Friday, April 19, 2013

The mystery of Armenia

One of my friends, Noric Dilanchian, is Armenian. Over the years we have known each other, he has often Educated (lectured?) me on Armenia. Now this quote from Wikipeda, "the important role played in the history of Byzantium by that talented minority, the Armenians, has been generally unrecognised" may seem like special pleading, but there is a grain of truth to it.

This is a map of Armenia in Byzantine times. A brief comment follows the map. 

File:Byzantinehayastan.gif

Despite all Noric's lecturing and my own writing on the Byzantine period, I do not have a firm historical picture of Armenia or the Armenians. Maybe it's time that I properly educated myself!

Postscript

In a comment, Ramana pointed me to this Wikipedia entry on Armenians in India. From time to time I have written about the way location affects our view of the world. Growing up in a Western European/Australian/Greek-Roman centric view of the world, I was impressed by the way that Alexander the Great struck of east into the apparently unknown. We can see the same mind-set in classical or ancient history and the way it centres on Rome, Greece, and Egypt.

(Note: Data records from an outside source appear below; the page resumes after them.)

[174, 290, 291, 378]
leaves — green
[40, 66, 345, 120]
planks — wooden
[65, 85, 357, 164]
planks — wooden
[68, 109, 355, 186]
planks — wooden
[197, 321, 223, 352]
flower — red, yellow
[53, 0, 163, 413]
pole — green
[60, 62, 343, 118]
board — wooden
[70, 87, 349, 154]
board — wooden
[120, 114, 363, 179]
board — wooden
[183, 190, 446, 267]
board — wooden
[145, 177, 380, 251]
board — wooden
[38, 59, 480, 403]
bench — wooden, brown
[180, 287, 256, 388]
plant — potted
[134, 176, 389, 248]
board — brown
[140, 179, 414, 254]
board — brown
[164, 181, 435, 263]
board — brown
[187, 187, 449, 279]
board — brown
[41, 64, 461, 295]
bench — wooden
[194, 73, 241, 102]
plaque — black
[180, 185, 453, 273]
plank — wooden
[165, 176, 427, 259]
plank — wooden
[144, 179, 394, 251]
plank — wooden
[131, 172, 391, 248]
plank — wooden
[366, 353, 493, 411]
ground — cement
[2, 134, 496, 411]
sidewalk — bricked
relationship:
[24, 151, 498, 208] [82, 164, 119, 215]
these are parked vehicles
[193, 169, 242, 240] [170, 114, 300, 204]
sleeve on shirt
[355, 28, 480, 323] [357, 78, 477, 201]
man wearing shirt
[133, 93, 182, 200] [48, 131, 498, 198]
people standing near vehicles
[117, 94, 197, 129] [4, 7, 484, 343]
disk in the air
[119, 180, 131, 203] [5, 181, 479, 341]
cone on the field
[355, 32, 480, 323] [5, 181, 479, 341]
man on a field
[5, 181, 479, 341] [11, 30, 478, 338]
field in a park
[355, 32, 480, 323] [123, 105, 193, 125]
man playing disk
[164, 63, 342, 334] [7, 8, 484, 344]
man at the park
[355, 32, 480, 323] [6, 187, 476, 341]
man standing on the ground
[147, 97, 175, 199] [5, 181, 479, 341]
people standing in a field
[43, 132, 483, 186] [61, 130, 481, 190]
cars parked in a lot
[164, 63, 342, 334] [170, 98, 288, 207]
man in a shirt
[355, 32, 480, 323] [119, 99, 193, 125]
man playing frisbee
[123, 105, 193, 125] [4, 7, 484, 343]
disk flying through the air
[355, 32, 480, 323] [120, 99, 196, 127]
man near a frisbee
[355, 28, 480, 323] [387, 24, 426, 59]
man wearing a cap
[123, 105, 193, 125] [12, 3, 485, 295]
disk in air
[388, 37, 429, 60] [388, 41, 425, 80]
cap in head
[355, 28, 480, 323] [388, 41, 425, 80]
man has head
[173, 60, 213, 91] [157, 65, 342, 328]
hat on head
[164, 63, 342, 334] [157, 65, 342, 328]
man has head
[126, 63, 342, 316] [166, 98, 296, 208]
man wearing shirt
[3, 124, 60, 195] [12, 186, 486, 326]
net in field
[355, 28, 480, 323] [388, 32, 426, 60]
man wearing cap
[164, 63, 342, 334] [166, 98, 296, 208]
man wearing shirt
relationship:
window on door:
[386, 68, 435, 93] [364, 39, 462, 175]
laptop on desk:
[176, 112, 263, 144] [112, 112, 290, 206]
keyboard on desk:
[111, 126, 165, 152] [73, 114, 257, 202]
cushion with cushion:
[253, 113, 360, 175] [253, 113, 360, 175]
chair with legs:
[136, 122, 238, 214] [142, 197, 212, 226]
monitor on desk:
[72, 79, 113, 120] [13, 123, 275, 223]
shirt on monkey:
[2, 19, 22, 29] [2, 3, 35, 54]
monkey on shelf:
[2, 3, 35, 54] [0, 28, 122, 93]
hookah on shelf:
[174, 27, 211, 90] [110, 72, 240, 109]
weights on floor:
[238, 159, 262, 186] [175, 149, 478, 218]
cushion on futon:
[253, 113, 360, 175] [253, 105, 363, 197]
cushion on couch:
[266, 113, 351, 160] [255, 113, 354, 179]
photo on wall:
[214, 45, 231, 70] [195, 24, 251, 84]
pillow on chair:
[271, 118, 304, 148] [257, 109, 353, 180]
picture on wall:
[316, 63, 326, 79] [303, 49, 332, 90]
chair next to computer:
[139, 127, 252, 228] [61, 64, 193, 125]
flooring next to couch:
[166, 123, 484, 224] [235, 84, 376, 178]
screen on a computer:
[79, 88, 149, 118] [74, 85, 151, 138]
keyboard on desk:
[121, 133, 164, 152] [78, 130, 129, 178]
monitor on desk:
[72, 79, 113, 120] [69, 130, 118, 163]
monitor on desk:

We tend to forget that between the Mediterranean sea and the Indian sub continent lay a series of big empires. If you look at the Persian invasions of what is now Greece, we (those with a Euro-centric view) see them as Persian invasions of Greece, a threat from the east. If you look at it from a Persian perspective, they were trying to tidy up on the eastern edge of their empire.

When Alexander headed off to India, he wasn't heading into the unknown, just the opposite. There were well travelled routes. To the Persians, I am using that phrase as a generic term to cover all state entities, what is now India was on the western edge of empire. Remote perhaps, but in world view.

To be worth a "history", you have to have an entity in which to centre the history. At a tiny parochial level, I write about my New England, a place that never existed in a formal sense. and is therefore not recognised. The Armenians are New England writ large. They had entities, but they are a people who generally always "belonged" to others, to the various larger bodies that controlled them.

Just interesting, that's all.  

6 comments:

Rummuser said...

You will not regret it. They are wonderful people and deserve much more recognition than they get.

http://en.wikipedia.org/wiki/Armenians_in_India

Jim Belshaw said...

How interesting, Ramana. I will bring that link up as a post script.

Michael O'Rourke, Canberra said...

Jim:
You are too kind about the Wikipedia author's remark that "the important role played in the history of Byzantium by that talented minority, the Armenians, has been generally unrecognised" . Crap! - Anyone who knows the slightest thing about Byzantium knows about "its" Armenians, including of course several of its emperors. The trouble is "our" ( = Latin Christian) almost wilful ignorance about that part of the 'Middle Ages' east of the Bosphoros.
Also, don't forget so-called Lesser Armenia, i.e. Cilicia.
Cheers. Michael O'R.

Jim Belshaw said...

You are right about that particular line, Michael. There seems to be a very strong desire among modern Armenians throughout the world to assert their identity. I agree, too, about Latin or Frankish blindness.

Thanks for the link on Cilicia. I had actually forgotten that particular piece of the jigsaw.

Noric Dilanchian said...

Jim, Arriving at my RSS feed after a week or more, I saw 12 or so Personal Reflections I'd not read yet. In light of Ramana's comment on the Armenians of India two points. First, the fact that two of my brothers and numerous relatives and friends were educated in Calcutta (as it was then known) due to the Armenian connection with India. Then, on the weekend my son smiled with excitement reading Eighty Days Around the World. Looking up from his iPad he read a passage referring to people in various types of garb in the streets of Bombay as it was then known. Some of them were "Armenians in long robes". I then lectured him too. :)

Jim Belshaw said...

Hi Noric. How interesting! Keep the lectures coming. You know that I need to be educated!